Zwang zum Open-Access-Publizieren oder die Macht des Faktischen?



Die Frankfurter Allgemeine Zeitung hat am 25.01.2018 erneut einen Artikel zu Open Access veröffentlicht: "Der neue Zwang zum Open Access". Diesmal im Politik-Teil statt im Feuilleton, in dem sonst die Beiträge zum Thema erscheinen (siehe z.B. hier, hier und hier).

Im Vergleich zu den bisher ausnahmslos kritischen Beiträgen zum Thema darf Bernhard Kempen, Präsident des Deutschen Hochschulverbandes, in der FAZ Open Access immerhin als das Publikationssystem der Zukunft beschreiben. Gleichwohl wird in diesem Artikel der Open-Access-Bewegung (zum wiederholten Male) vorgeworfen, die Wissenschaftsfreiheit einzuschränken. Weder die Open-Access-Community noch §38, Abs. 4 UrhG (Zweitveröffentlichungsrecht) schreiben den Wissenschaftler_innen vor, wann und wo sie zu publizieren haben. Schon gar nicht wird verlangt, alles ohne Verlagsumwege ins Internet zu stellen. Das Zweitveröffentlichungsrecht eröffnet vielmehr die Möglichkeit, unter den im Urheberrecht definierten Rahmenbedingungen zusätzlich zur Verlagsveröffentlichung die Publikation einer größeren Öffentlichkeit zur Verfügung zu stellen.

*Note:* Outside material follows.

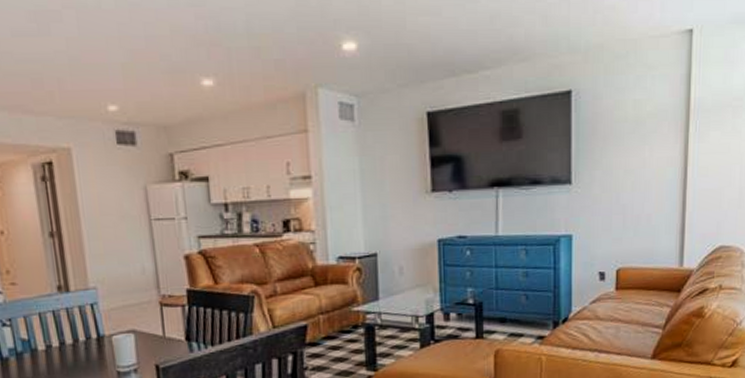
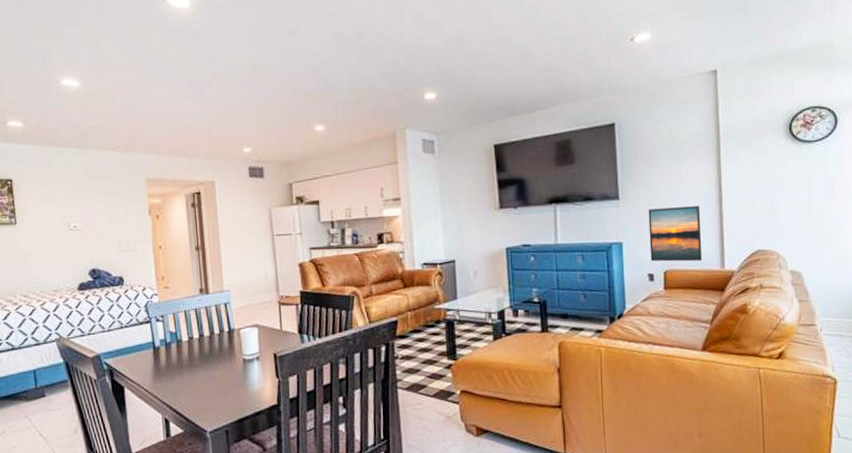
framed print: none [602,193,662,258] -> present [648,206,702,262]

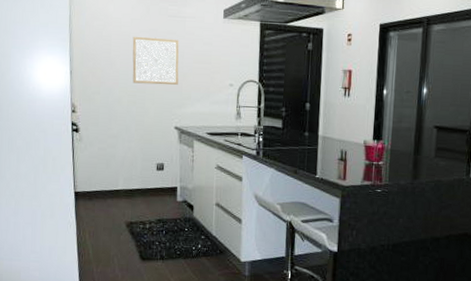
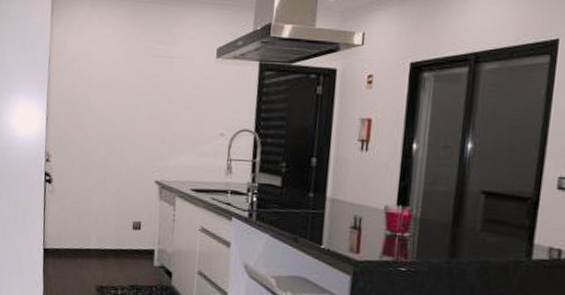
wall art: present [132,36,179,85] -> none [111,79,165,134]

Das wissenschaftliche Kommunikationssystem ist ganz anderen Zwängen als dem genannten unterworfen. So schreibt Herr Kempen selbst: "Die Zahl der Publikationen und die durch den Impactfaktor gemessene Wertigkeit einer Zeitschrift gelten als Qualitätsausweis. Deshalb bleibt die Publikationsstrategie jedes Wissenschaftlers darauf gerichtet, möglichst viele Beiträge in möglichst hochrangigen Zeitschriften zu veröffentlichen". Schränkt also nicht vielmehr der Zwang, in High-Impact-Journals zu publizieren, die Wissenschaftsfreiheit ein? Auch gibt es bisher keinen Beleg dafür, dass die Anwendung des Zweitveröffentlichungsrechtes dazu geführt hätte, dass Einreichungen von Autor_innen von einem Verlag nicht mehr angenommen wurden.

In dem jüngst erschienen Report "Open access availability of scientific publications " wurde festgestellt, dass in den publikationsstärksten Ländern mehr als 50% der zwischen 2010 und 2014 erschienen Publikationen im goldenen und grünen Open Access frei verfügbar sind. Im Bereich Gold Open Access, also unmittelbar frei zugänglich, liegt der Anteil laut INTACT-Forschungsbericht bei den 10 publikationsstärksten Ländern in den Jahren 2008-2016 zwischen 8% und 13% (auf Basis von Web of Science- und Scopus-Daten). Von den Top-20-Zeitschriften weltweit (gemessen anhand der publizierten Artikelmenge pro Jahr) liegen inzwischen 8 als Gold-Open-Access-Zeitschrift vor und werden somit offensichtlich von den Autor_innen als Publikationsort ausgewählt.

Den vermeintlichen Zwang zum Open-Access-Publizieren bezeichnet Kempen als "kulturfeindlich, urheberfeindlich, antiindividualistisch und antifreiheitlich." Eigentlich ist genau das Gegenteil der Fall: freie Forschungsergebnisse unterstützen den freien Austausch von Wissen innerhalb der Wissenschaft und der Gesellschaft. Öffentlich frei zugängliche Forschungsergebnisse sind also vielmehr kulturfördernd, urheberschützend und freiheitlich.